Fundamental Analysis

Gold Prices Scale New Peaks Amid Geopolitical Tensions

  • As the war in Gaza continues, investors seek refuge in the yellow metal.
  • Central bank buying has contributed to an increase in demand.
  • The likelihood of a Fed cut in June increased from 52% when the week began to 58%.

Gold prices hit record highs on Tuesday as demand for the haven metal increased amid geopolitical tensions. At the same time, investors bought more gold as bets for a Fed rate cut in June increased ahead of US inflation figures.

As the war in Gaza continues, investors seek refuge in the yellow metal. Interested parties have failed to agree to a ceasefire, meaning the war could escalate. Historically, gold has been considered a hedge during times of geopolitical uncertainty.

Central bank gold purchases (IMF IRS, World Gold Council)

Central bank gold purchases (IMF IRS, World Gold Council)

At the same time, demand for gold has increased with increased purchases of jewelry and gold coins. Moreover, central bank buying has contributed to an increase in demand. Experts have highlighted increased buying in China. Chinese investors are turning to gold at a time of economic uncertainty. The housing and equities markets are performing poorly, leaving investors with little choice for investment.

However, higher interest rates in the US and other parts of the world have kept a lid on prices. As central banks fight to lower inflation, gold loses its appeal compared to yielding assets. Still, inflation around the globe has fallen from peaks seen in 2022. This has revived hope that interest rates will soon come down, allowing gold to recover its shine. 

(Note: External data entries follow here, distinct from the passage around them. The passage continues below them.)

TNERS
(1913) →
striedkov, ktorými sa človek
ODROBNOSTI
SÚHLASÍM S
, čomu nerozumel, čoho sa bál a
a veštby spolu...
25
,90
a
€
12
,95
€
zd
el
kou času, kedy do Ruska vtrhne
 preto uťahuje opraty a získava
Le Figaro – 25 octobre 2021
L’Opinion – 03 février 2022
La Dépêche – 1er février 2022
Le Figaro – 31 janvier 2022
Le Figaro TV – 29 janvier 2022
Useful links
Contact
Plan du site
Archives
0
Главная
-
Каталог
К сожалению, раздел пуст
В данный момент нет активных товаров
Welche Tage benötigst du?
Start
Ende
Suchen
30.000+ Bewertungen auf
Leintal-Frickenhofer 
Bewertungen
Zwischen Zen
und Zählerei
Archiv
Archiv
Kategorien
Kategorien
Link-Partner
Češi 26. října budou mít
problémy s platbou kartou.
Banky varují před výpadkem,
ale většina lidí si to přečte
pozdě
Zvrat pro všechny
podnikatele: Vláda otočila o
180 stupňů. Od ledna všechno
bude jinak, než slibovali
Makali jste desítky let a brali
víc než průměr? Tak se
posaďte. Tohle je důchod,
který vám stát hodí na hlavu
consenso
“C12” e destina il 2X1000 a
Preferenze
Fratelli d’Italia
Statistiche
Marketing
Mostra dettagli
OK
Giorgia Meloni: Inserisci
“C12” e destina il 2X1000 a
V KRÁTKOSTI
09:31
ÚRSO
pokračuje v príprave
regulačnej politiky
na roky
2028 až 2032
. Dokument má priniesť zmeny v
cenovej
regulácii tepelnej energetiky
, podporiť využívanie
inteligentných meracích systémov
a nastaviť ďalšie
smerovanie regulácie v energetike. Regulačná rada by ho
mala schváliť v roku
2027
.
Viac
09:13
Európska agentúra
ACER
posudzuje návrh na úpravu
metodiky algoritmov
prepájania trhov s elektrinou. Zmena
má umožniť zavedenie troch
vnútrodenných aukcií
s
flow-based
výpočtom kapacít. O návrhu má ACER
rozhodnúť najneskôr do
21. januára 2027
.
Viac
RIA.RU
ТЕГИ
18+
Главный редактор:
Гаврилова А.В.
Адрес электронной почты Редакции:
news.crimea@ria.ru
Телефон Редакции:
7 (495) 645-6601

Notably, the Swiss National Bank was the first major central bank to lower interest rates. This has given traders hope that the global rate-cutting cycle will soon begin. However, the outlook for US rate cuts has been shaky, as incoming data paints a mixed picture. Investors are still uncertain whether the central bank will cut rates in June. 

Last week’s jobs report revealed a robust economy that led to declining rate cut expectations. However, as the US inflation report nears, the likelihood of a Fed cut in June has increased from 52% when the week began to 58%. This indicates a view that inflation will decline, prompting the Fed to start its rate-cut cycle in June.

However, if the report reveals a jump in inflation, it could lead to a decline in gold prices. Nonetheless, as long as the general trend remains down, gold traders will keep waiting for the start of rate cuts, even if bets point to the first cut in July.